EHRs, as they’re known, are the norm now. Doctors using them need to fill in a template on a computer screen by clicking on lists of symptoms and diagnoses. The result isn’t just a distracted conversation during your office visit. As Koven explained, the prefab lists and questions in an EHR produce a limited and highly fragmented picture of you.
An EHR “provides little sense of how one event led to the next, how one symptom relates to another, the emotional context in which the symptoms or events occurred,” she said. “It’s not well-suited to communicating a patient’s complex experience or a physician’s interpretation of that experience as it evolves over time.”
There can be negative health ramifications, she continued. When context is missing, it’s easier for a physician to over- or undertreat symptoms and miss underlying issues.
A medical record that abandons narrative in favor of a list does more than dehumanize our patients. It also hampers a clinician’s diagnostic abilities.
— Dr. Suzanne Koven
Two Tips for Being Heard
Many doctors recognize, and want to overcome, the downsides of electronic health records. Some, like Dr. Wei Wei Lee at the University of Chicago Medical Center, have championed the idea of a “golden minute” of technology-free time with a patient at the start of an appointment.
If your doctor hasn’t adopted that approach:
• Ask for a few minutes of no-screen, no-technology time for conversation at the start of your office visit. Use that time to tell the story of your symptoms and your needs as you believe it needs to be conveyed.
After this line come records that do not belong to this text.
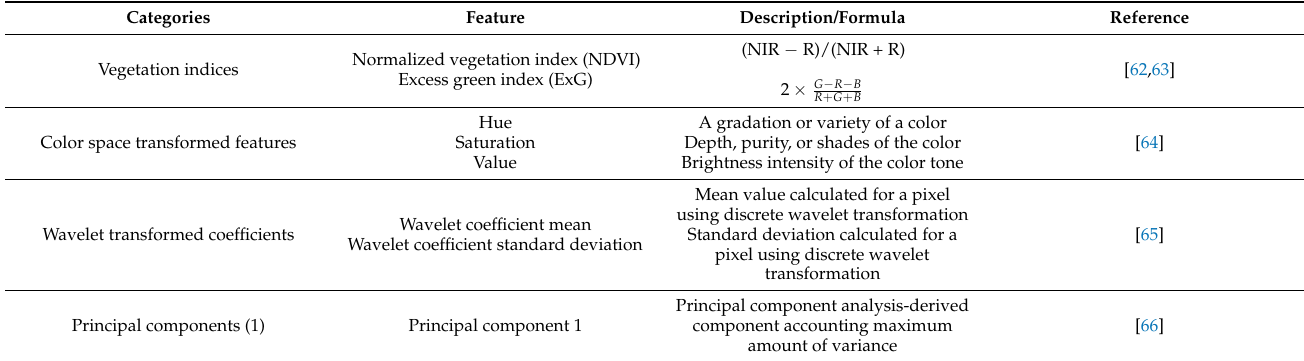
Table 3. An example of features extracted or computed for image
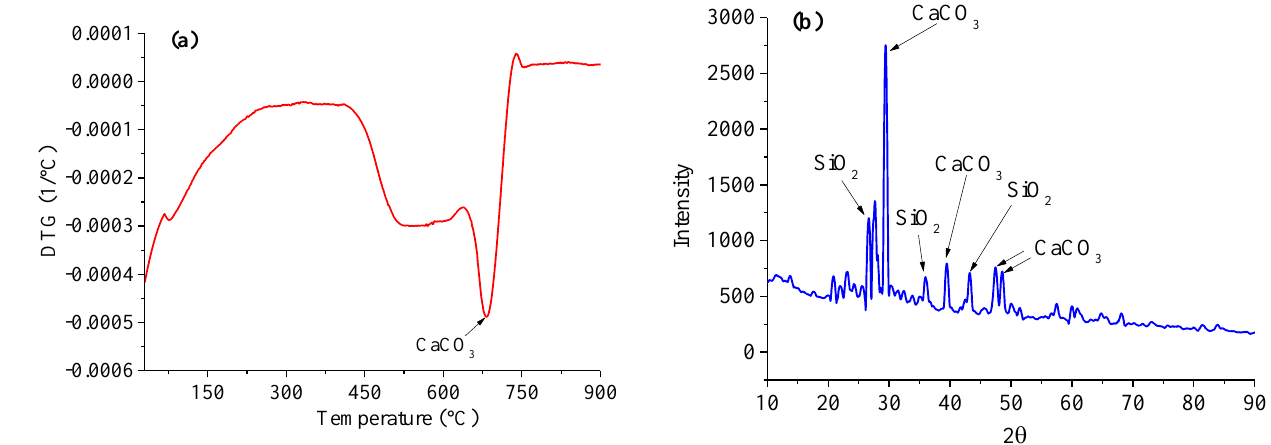
Figure 8. ( a ) DTG curves and ( b ) the XRD patterns of the carbonated mortar sample.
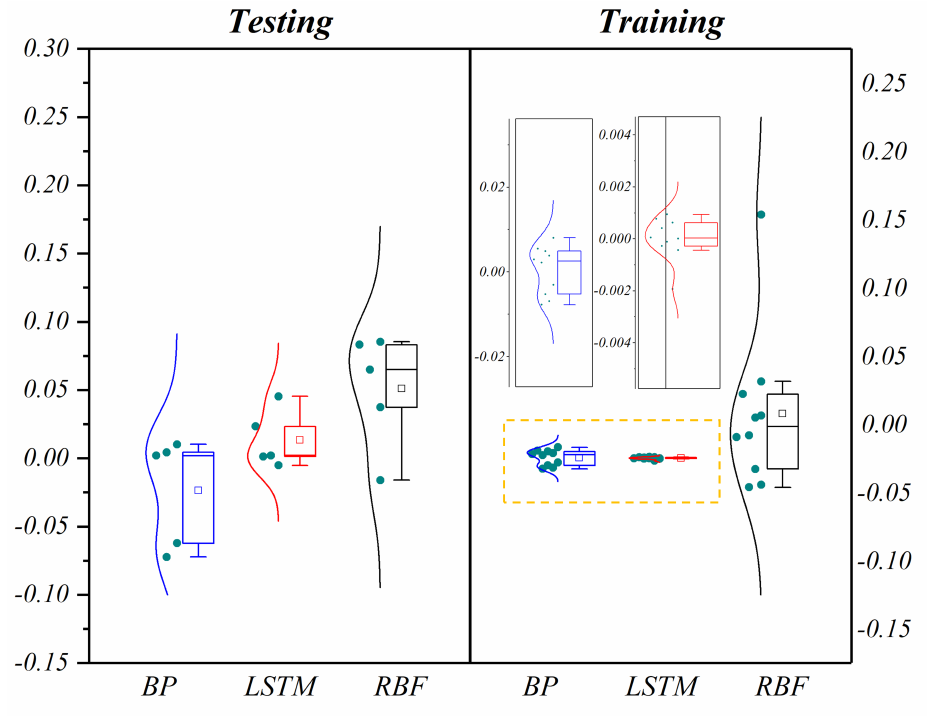
Figure 7. Evaluation score results histogram: absolute error score results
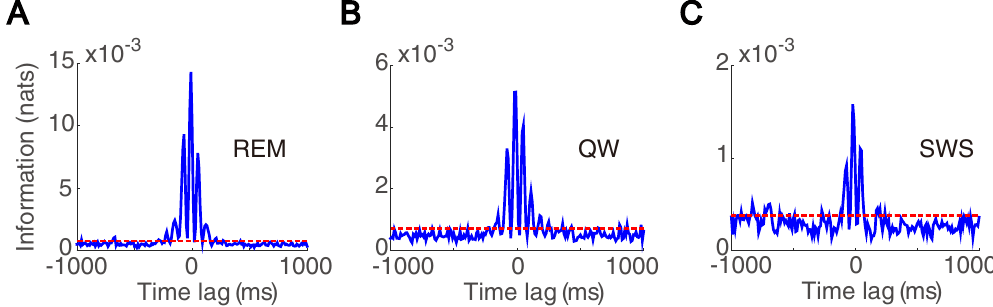
Figure 4. Interaction between a theta-driving neuron and the theta wave over different behavioral states. Time- delayed mutual information (blue) between the theta wave and the firing activity of a theta-driving neuron in the state of ( A ) REM, ( B ) QW, and ( C ) SWS. The red dashed line indicates the significance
• Be ready for interruptions. Several studies have shown that physicians are prone to interrupting their patients and derailing their stories. In a University of South Carolina study, this happened after just 12 seconds, on average. If it happens to you, don’t be shy about turning the conversation back to your narrative. Say you’d like another minute to lay out your situation before moving on to your doctor’s questions.